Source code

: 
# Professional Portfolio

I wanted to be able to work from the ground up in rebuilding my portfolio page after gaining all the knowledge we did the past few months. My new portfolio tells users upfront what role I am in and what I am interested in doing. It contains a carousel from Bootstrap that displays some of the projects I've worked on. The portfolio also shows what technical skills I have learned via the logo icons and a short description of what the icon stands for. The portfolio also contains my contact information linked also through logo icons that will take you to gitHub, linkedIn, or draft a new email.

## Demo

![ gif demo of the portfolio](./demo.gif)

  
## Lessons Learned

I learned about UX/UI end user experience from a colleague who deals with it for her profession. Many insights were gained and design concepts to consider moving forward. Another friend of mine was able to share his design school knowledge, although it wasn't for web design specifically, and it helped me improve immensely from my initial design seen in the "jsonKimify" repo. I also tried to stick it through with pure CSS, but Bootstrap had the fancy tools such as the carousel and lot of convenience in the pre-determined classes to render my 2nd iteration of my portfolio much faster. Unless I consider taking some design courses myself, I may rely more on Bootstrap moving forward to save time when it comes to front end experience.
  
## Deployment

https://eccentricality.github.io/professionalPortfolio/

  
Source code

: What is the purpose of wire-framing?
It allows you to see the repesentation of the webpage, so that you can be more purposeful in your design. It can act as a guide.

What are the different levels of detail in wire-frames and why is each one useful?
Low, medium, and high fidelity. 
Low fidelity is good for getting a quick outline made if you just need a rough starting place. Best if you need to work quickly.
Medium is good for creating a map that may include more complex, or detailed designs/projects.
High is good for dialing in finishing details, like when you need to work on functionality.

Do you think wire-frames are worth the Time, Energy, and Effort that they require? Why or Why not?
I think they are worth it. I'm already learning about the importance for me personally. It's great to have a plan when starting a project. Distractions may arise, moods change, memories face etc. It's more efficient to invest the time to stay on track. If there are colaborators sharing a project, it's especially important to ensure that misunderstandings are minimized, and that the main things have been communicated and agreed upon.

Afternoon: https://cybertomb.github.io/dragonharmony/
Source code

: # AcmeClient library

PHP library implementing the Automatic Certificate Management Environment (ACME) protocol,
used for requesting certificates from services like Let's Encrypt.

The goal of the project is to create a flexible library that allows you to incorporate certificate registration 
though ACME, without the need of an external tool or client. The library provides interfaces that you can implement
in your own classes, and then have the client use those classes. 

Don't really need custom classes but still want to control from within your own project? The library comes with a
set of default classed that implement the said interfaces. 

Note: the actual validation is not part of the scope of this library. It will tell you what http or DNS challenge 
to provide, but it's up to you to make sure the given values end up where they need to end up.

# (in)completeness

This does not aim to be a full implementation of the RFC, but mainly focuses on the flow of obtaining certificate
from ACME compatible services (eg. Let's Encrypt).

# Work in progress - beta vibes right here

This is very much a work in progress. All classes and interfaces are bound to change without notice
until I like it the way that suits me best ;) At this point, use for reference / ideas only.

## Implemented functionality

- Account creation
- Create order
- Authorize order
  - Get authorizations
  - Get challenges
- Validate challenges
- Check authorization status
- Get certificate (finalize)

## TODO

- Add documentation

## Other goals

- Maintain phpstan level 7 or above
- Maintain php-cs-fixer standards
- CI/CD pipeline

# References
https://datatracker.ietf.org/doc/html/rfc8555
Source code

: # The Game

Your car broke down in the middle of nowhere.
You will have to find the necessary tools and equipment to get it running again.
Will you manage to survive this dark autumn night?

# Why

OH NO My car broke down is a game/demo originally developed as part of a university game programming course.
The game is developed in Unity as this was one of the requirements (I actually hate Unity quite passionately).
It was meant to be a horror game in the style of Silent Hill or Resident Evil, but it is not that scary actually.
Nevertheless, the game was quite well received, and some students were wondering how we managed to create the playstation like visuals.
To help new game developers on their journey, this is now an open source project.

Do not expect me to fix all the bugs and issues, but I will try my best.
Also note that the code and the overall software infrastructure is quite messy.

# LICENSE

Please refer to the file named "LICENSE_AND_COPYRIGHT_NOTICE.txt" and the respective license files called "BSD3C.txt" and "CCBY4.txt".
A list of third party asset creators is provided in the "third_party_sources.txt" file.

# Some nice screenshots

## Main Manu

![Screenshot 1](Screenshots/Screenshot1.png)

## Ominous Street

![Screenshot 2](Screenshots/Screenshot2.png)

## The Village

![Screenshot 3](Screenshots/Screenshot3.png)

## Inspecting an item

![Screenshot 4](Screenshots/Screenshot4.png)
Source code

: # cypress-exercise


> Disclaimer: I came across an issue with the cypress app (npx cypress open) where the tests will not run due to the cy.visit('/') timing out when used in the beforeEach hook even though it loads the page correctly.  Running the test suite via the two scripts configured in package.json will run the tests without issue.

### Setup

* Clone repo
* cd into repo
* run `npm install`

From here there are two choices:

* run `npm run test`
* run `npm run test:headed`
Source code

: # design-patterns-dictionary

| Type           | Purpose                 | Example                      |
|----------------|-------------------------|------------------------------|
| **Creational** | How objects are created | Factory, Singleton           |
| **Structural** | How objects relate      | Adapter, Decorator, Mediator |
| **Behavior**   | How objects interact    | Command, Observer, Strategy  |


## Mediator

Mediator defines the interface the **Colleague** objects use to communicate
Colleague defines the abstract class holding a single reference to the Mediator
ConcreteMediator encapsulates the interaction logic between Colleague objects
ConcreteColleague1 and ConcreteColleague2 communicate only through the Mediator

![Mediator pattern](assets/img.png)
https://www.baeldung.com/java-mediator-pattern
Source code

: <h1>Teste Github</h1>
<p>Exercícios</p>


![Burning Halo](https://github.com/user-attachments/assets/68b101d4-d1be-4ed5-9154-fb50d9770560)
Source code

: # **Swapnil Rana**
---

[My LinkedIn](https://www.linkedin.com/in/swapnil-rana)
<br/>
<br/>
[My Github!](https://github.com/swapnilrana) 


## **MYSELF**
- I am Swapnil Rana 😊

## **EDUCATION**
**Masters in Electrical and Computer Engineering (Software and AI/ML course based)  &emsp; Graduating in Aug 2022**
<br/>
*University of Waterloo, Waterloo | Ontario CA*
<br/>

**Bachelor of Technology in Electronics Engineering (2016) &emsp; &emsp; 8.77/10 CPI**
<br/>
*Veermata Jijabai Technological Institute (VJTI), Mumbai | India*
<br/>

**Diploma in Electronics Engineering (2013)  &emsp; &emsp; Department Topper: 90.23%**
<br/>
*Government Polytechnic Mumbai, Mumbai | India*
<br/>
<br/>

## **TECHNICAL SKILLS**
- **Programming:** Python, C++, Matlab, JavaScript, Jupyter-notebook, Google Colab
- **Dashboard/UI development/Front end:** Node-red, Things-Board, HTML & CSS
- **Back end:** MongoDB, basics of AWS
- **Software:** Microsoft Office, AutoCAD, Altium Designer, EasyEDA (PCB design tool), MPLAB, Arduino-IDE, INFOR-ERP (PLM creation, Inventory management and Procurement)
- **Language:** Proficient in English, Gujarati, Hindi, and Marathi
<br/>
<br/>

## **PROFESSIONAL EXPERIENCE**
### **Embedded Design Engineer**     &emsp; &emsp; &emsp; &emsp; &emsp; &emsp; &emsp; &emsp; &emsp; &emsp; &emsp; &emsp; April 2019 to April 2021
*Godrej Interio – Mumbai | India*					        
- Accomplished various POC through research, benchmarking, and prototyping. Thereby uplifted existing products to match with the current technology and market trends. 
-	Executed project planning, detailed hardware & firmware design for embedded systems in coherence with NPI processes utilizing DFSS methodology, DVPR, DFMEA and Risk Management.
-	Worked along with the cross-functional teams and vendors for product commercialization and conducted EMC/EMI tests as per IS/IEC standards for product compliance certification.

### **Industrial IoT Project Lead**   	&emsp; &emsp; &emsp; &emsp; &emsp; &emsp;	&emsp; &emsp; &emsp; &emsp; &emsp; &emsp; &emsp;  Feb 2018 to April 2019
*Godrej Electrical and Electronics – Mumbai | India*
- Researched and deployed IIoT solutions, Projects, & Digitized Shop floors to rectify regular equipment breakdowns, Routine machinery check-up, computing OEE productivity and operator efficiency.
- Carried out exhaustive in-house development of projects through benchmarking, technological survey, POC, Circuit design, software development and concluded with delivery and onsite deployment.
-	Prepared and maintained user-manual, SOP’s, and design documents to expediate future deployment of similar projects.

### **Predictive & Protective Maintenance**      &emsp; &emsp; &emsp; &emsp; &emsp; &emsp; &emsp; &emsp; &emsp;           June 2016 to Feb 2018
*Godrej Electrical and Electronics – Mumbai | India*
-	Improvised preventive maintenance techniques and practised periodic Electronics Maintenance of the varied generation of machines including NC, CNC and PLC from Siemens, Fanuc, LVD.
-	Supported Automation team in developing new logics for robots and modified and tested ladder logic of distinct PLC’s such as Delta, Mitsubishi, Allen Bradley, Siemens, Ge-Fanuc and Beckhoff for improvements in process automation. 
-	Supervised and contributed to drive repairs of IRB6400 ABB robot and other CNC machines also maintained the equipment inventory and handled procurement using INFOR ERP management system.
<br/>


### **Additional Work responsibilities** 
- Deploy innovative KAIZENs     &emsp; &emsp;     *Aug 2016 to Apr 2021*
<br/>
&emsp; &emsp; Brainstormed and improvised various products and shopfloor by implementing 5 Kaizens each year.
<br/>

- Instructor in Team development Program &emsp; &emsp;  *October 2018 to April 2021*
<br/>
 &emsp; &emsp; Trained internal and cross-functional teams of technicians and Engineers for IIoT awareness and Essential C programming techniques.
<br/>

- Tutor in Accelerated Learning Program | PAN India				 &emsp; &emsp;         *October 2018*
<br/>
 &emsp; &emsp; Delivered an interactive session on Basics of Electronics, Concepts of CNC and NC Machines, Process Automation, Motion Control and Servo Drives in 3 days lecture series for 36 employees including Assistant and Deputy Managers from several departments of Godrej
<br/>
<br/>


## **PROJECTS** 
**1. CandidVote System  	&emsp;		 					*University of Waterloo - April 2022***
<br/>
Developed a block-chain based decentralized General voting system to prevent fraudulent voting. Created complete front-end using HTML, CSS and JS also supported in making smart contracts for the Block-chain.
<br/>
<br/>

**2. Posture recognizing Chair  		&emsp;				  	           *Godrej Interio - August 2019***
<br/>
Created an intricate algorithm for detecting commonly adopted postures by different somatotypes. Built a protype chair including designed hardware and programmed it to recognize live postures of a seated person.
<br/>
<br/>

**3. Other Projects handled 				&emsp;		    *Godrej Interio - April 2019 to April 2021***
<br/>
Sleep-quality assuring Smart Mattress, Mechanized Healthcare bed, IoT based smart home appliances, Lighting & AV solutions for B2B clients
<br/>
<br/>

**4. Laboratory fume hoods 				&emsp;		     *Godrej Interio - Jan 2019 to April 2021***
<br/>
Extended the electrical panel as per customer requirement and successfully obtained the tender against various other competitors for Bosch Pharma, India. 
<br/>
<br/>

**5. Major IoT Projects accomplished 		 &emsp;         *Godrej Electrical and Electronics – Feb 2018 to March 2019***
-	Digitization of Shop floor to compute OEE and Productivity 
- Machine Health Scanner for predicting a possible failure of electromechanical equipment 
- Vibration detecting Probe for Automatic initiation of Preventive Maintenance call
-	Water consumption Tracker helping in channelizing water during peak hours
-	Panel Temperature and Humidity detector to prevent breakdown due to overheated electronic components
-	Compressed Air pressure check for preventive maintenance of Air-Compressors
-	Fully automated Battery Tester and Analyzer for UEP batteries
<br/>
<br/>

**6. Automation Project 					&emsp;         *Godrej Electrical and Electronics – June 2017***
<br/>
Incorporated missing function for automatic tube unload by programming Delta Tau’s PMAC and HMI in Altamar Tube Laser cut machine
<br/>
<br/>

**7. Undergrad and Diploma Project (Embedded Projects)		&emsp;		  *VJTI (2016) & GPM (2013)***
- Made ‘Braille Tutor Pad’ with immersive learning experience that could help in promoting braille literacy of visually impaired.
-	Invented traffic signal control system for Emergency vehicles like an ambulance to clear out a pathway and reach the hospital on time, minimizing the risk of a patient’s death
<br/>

============

**What you are asked to do**
Begin at the line that has "- August 2019***" in the entries above; stop after the line that has "overheated electronic components". Transcribe exactly those lines and no others.

**Final answer**
**2. Posture recognizing Chair  		&emsp;				  	           *Godrej Interio - August 2019***
<br/>
Created an intricate algorithm for detecting commonly adopted postures by different somatotypes. Built a protype chair including designed hardware and programmed it to recognize live postures of a seated person.
<br/>
<br/>

**3. Other Projects handled 				&emsp;		    *Godrej Interio - April 2019 to April 2021***
<br/>
Sleep-quality assuring Smart Mattress, Mechanized Healthcare bed, IoT based smart home appliances, Lighting & AV solutions for B2B clients
<br/>
<br/>

**4. Laboratory fume hoods 				&emsp;		     *Godrej Interio - Jan 2019 to April 2021***
<br/>
Extended the electrical panel as per customer requirement and successfully obtained the tender against various other competitors for Bosch Pharma, India. 
<br/>
<br/>

**5. Major IoT Projects accomplished 		 &emsp;         *Godrej Electrical and Electronics – Feb 2018 to March 2019***
-	Digitization of Shop floor to compute OEE and Productivity 
- Machine Health Scanner for predicting a possible failure of electromechanical equipment 
- Vibration detecting Probe for Automatic initiation of Preventive Maintenance call
-	Water consumption Tracker helping in channelizing water during peak hours
-	Panel Temperature and Humidity detector to prevent breakdown due to overheated electronic components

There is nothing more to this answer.